## TASK PROMPT
Each line in the records that mentions the word "vanzelfsprekende" needs to be listed.

Source data

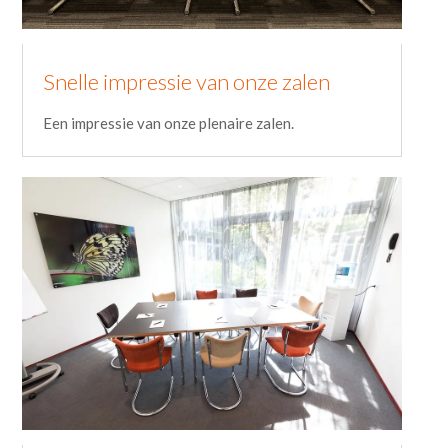
Snelle impressie van onze zalen
Een impressie van onze plenaire zalen.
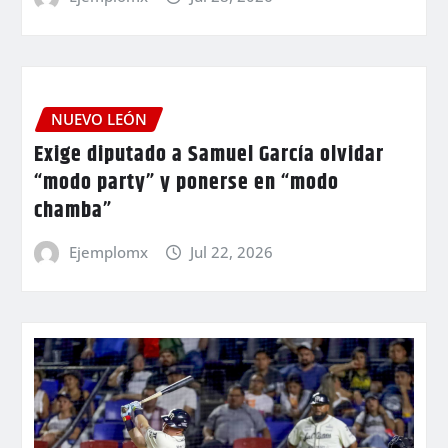
NUEVO LEÓN
Exige diputado a Samuel García olvidar
“modo party” y ponerse en “modo
chamba”
Ejemplomx
Jul 22, 2026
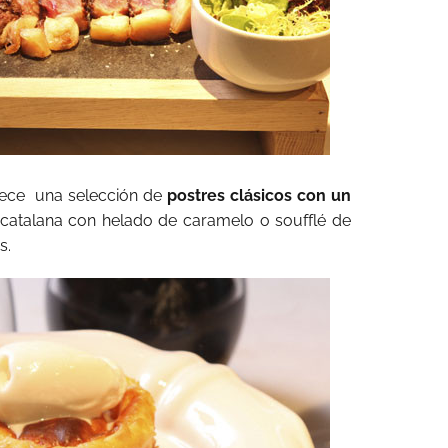
rece una selección de
postres clásicos con un
atalana con helado de caramelo o soufflé de
s.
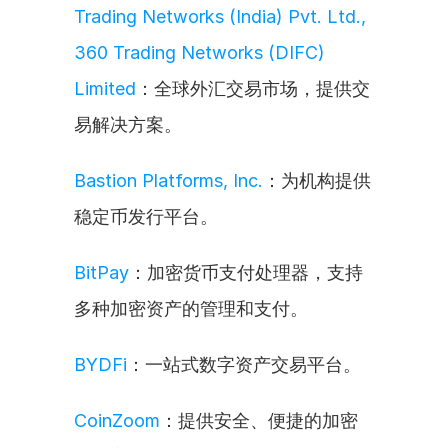
Trading Networks (India) Pvt. Ltd., 
360 Trading Networks (DIFC) 
Limited
：全球外汇交易市场，提供交
易解决方案。
Bastion Platforms, Inc.
：为机构提供
稳定币发行平台。
BitPay
：加密货币支付处理器，支持
多种加密资产的管理和支付。
BYDFi
：一站式数字资产交易平台。
CoinZoom
：提供安全、便捷的加密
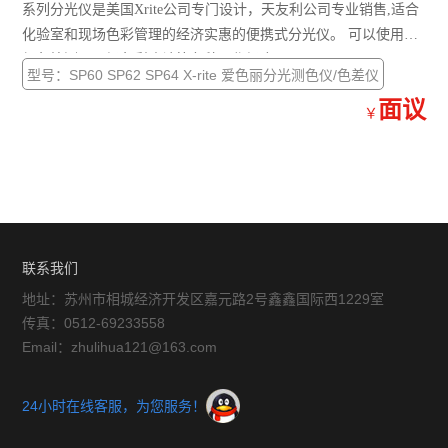
系列分光仪是美国Xrite公司专门设计，天友利公司专业销售,适合
化验室和现场色彩管理的经济实惠的便携式分光仪。 可以使用于
颜色检测、现场色彩确认等各种工作场合。
型号：SP60 SP62 SP64 X-rite 爱色丽分光测色仪/色差仪
面议
￥
联系我们
地址：苏州市相城经济开发区嘉元路2号鑫鑫国际西1229室
传真：0512-69233558
Email：zhulihua121@163.com
24小时在线客服，为您服务！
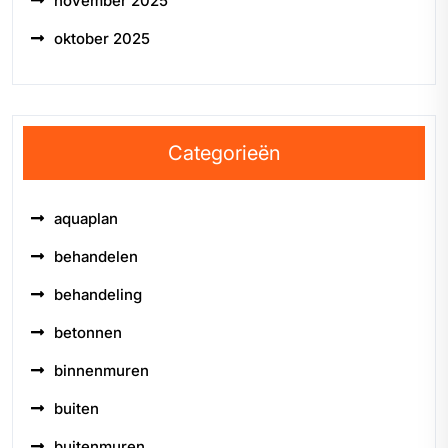
november 2025
oktober 2025
Categorieën
aquaplan
behandelen
behandeling
betonnen
binnenmuren
buiten
buitenmuren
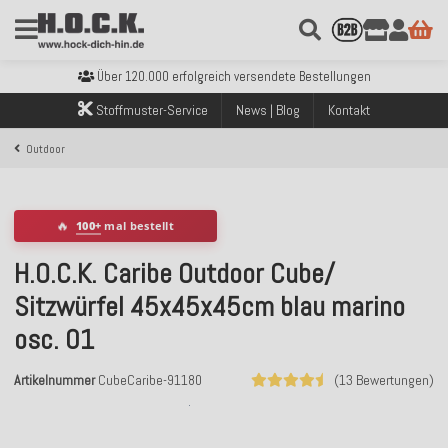
Kostenloser Versand innerhalb Deutschlands ab 99€ Bestellwert
Über 120.000 erfolgreich versendete Bestellungen
Sicher bezahlen mit Klarna, PayPal & Amazon Pay
Kostenloser Versand innerhalb Deutschlands ab 99€ Bestellwert
Stoffmuster-Service
News | Blog
Kontakt
Über 120.000 erfolgreich versendete Bestellungen
Sicher bezahlen mit Klarna, PayPal & Amazon Pay
Outdoor
Kostenloser Versand innerhalb Deutschlands ab 99€ Bestellwert
🔥
100+
mal bestellt
H.O.C.K. Caribe Outdoor Cube/
Sitzwürfel 45x45x45cm blau marino
osc. 01
Artikelnummer
CubeCaribe-91180
(13 Bewertungen)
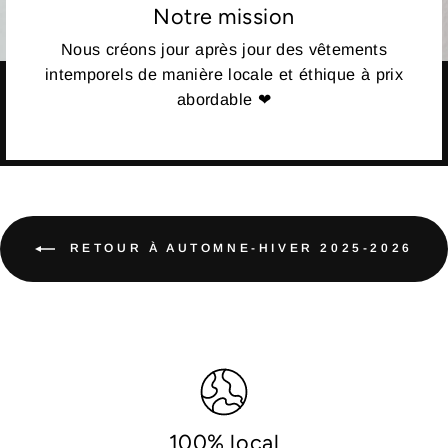
Notre mission
Nous créons jour après jour des vêtements
intemporels de manière locale et éthique à prix
abordable ❤
RETOUR À AUTOMNE-HIVER 2025-2026
100% local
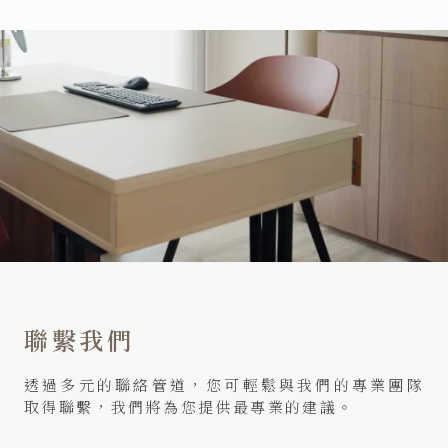
聯繫我們
透過多元的聯絡管道，您可輕鬆與我們的專業團隊
取得聯繫，我們將為您提供最專業的建議。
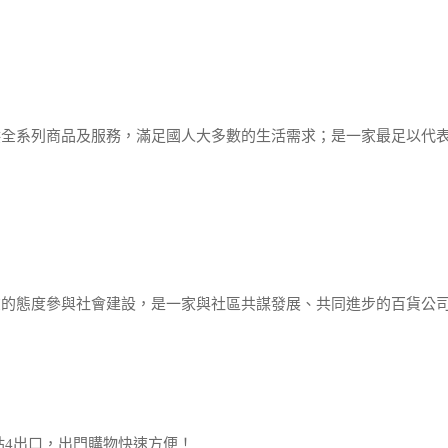
供全系列商品及服務，滿足國人大多數的生活需求；是一家最足以代
在的態度參與社會建設，是一家與社區共謀發展、共同進步的百貨公
站4出口，出門購物快速方便！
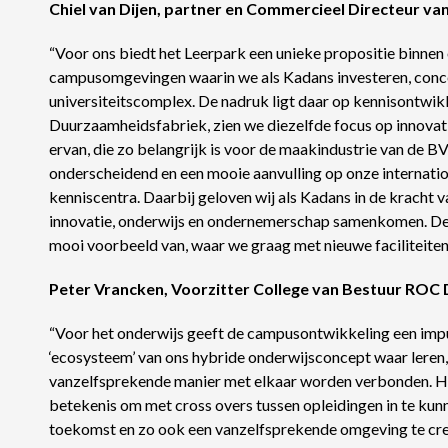
Chiel van Dijen, partner en Commercieel Directeur va
“Voor ons biedt het Leerpark een unieke propositie binnen 
campusomgevingen waarin we als Kadans investeren, conce
universiteitscomplex. De nadruk ligt daar op kennisontwikk
Duurzaamheidsfabriek, zien we diezelfde focus op innovat
ervan, die zo belangrijk is voor de maakindustrie van de B
onderscheidend en een mooie aanvulling op onze internatio
kenniscentra. Daarbij geloven wij als Kadans in de kracht
innovatie, onderwijs en ondernemerschap samenkomen. De 
mooi voorbeeld van, waar we graag met nieuwe faciliteiten 
Peter Vrancken, Voorzitter College van Bestuur ROC D
“Voor het onderwijs geeft de campusontwikkeling een impu
‘ecosysteem’ van ons hybride onderwijsconcept waar leren
vanzelfsprekende manier met elkaar worden verbonden. H
betekenis om met cross overs tussen opleidingen in te kun
toekomst en zo ook een vanzelfsprekende omgeving te creë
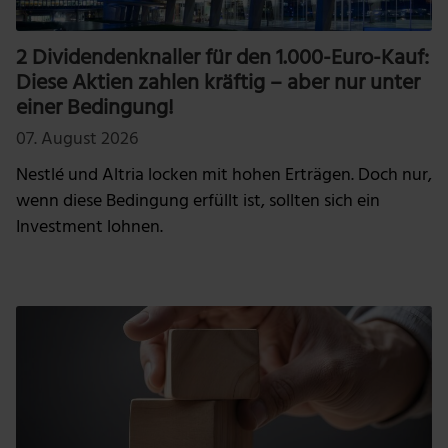
2 Dividendenknaller für den 1.000-Euro-Kauf:
Diese Aktien zahlen kräftig – aber nur unter
einer Bedingung!
07. August 2026
Nestlé und Altria locken mit hohen Erträgen. Doch nur,
wenn diese Bedingung erfüllt ist, sollten sich ein
Investment lohnen.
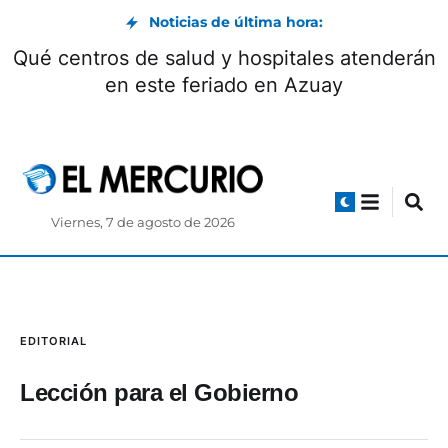
Noticias de última hora:
Qué centros de salud y hospitales atenderán
en este feriado en Azuay
Viernes, 7 de agosto de 2026
EDITORIAL
Lección para el Gobierno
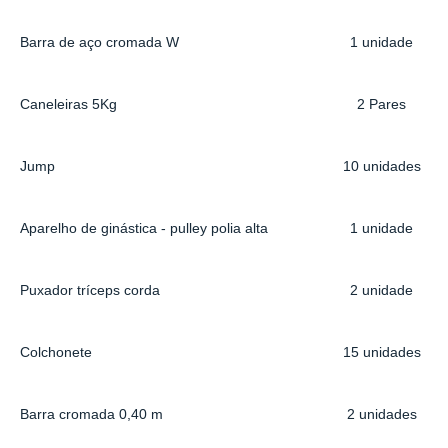
Barra de aço cromada W
1 unidade
Caneleiras 5Kg
2 Pares
Jump
10 unidades
Aparelho de ginástica - pulley polia alta
1 unidade
Puxador tríceps corda
2 unidade
Colchonete
15 unidades
Barra cromada 0,40 m
2 unidades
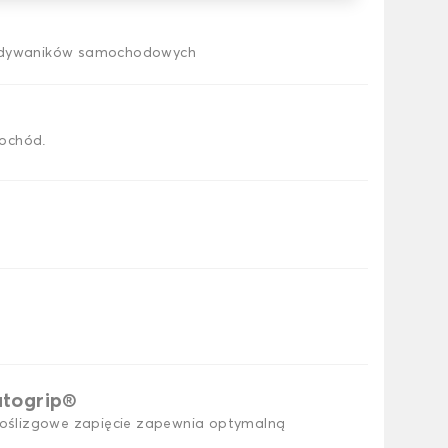
h dywaników samochodowych
ochód.
utogrip®
ślizgowe zapięcie zapewnia optymalną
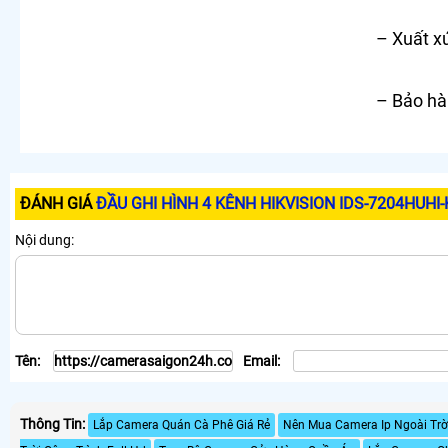
– Xuất x
– Bảo hà
ĐÁNH GIÁ
ĐẦU GHI HÌNH 4 KÊNH HIKVISION IDS-7204HUHI
Nội dung:
Tên:
Email:
Thông Tin:
Lắp Camera Quán Cà Phê Giá Rẻ
Nên Mua Camera Ip Ngoài Trờ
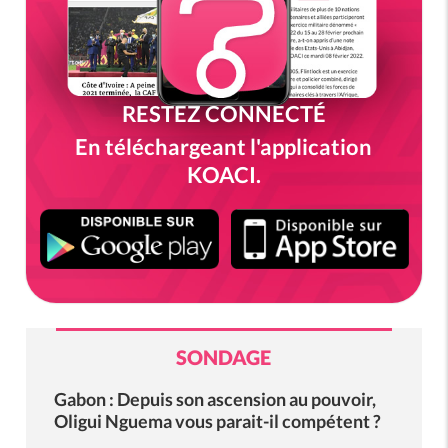
RESTEZ CONNECTÉ
En téléchargeant l'application
KOACI.
SONDAGE
Gabon : Depuis son ascension au pouvoir,
Oligui Nguema vous parait-il compétent ?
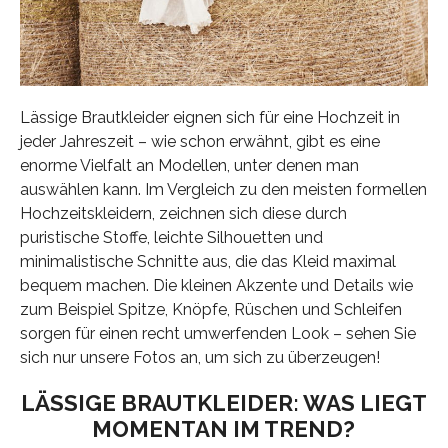
Lässige Brautkleider eignen sich für eine Hochzeit in
jeder Jahreszeit – wie schon erwähnt, gibt es eine
enorme Vielfalt an Modellen, unter denen man
auswählen kann. Im Vergleich zu den meisten formellen
Hochzeitskleidern, zeichnen sich diese durch
puristische Stoffe, leichte Silhouetten und
minimalistische Schnitte aus, die das Kleid maximal
bequem machen. Die kleinen Akzente und Details wie
zum Beispiel Spitze, Knöpfe, Rüschen und Schleifen
sorgen für einen recht umwerfenden Look – sehen Sie
sich nur unsere Fotos an, um sich zu überzeugen!
LÄSSIGE BRAUTKLEIDER: WAS LIEGT
MOMENTAN IM TREND?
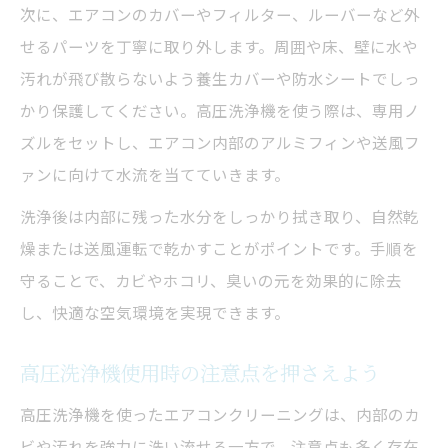
次に、エアコンのカバーやフィルター、ルーバーなど外
せるパーツを丁寧に取り外します。周囲や床、壁に水や
汚れが飛び散らないよう養生カバーや防水シートでしっ
かり保護してください。高圧洗浄機を使う際は、専用ノ
ズルをセットし、エアコン内部のアルミフィンや送風フ
ァンに向けて水流を当てていきます。
洗浄後は内部に残った水分をしっかり拭き取り、自然乾
燥または送風運転で乾かすことがポイントです。手順を
守ることで、カビやホコリ、臭いの元を効果的に除去
し、快適な空気環境を実現できます。
高圧洗浄機使用時の注意点を押さえよう
高圧洗浄機を使ったエアコンクリーニングは、内部のカ
ビや汚れを強力に洗い流せる一方で、注意点も多く存在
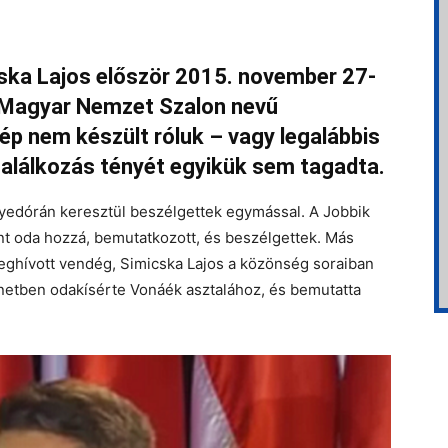
ska Lajos először 2015. november 27-
a Magyar Nemzet Szalon nevű
p nem készült róluk – vagy legalábbis
találkozás tényét egyikük sem tagadta.
edórán keresztül beszélgettek egymással. A Jobbik
ent oda hozzá, bemutatkozott, és beszélgettek. Más
meghívott vendég, Simicska Lajos a közönség soraiban
zünetben odakísérte Vonáék asztalához, és bemutatta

## TASK ANSWER
vanzelfsprekende manier met elkaar worden verbonden. H
toekomst en zo ook een vanzelfsprekende omgeving te creë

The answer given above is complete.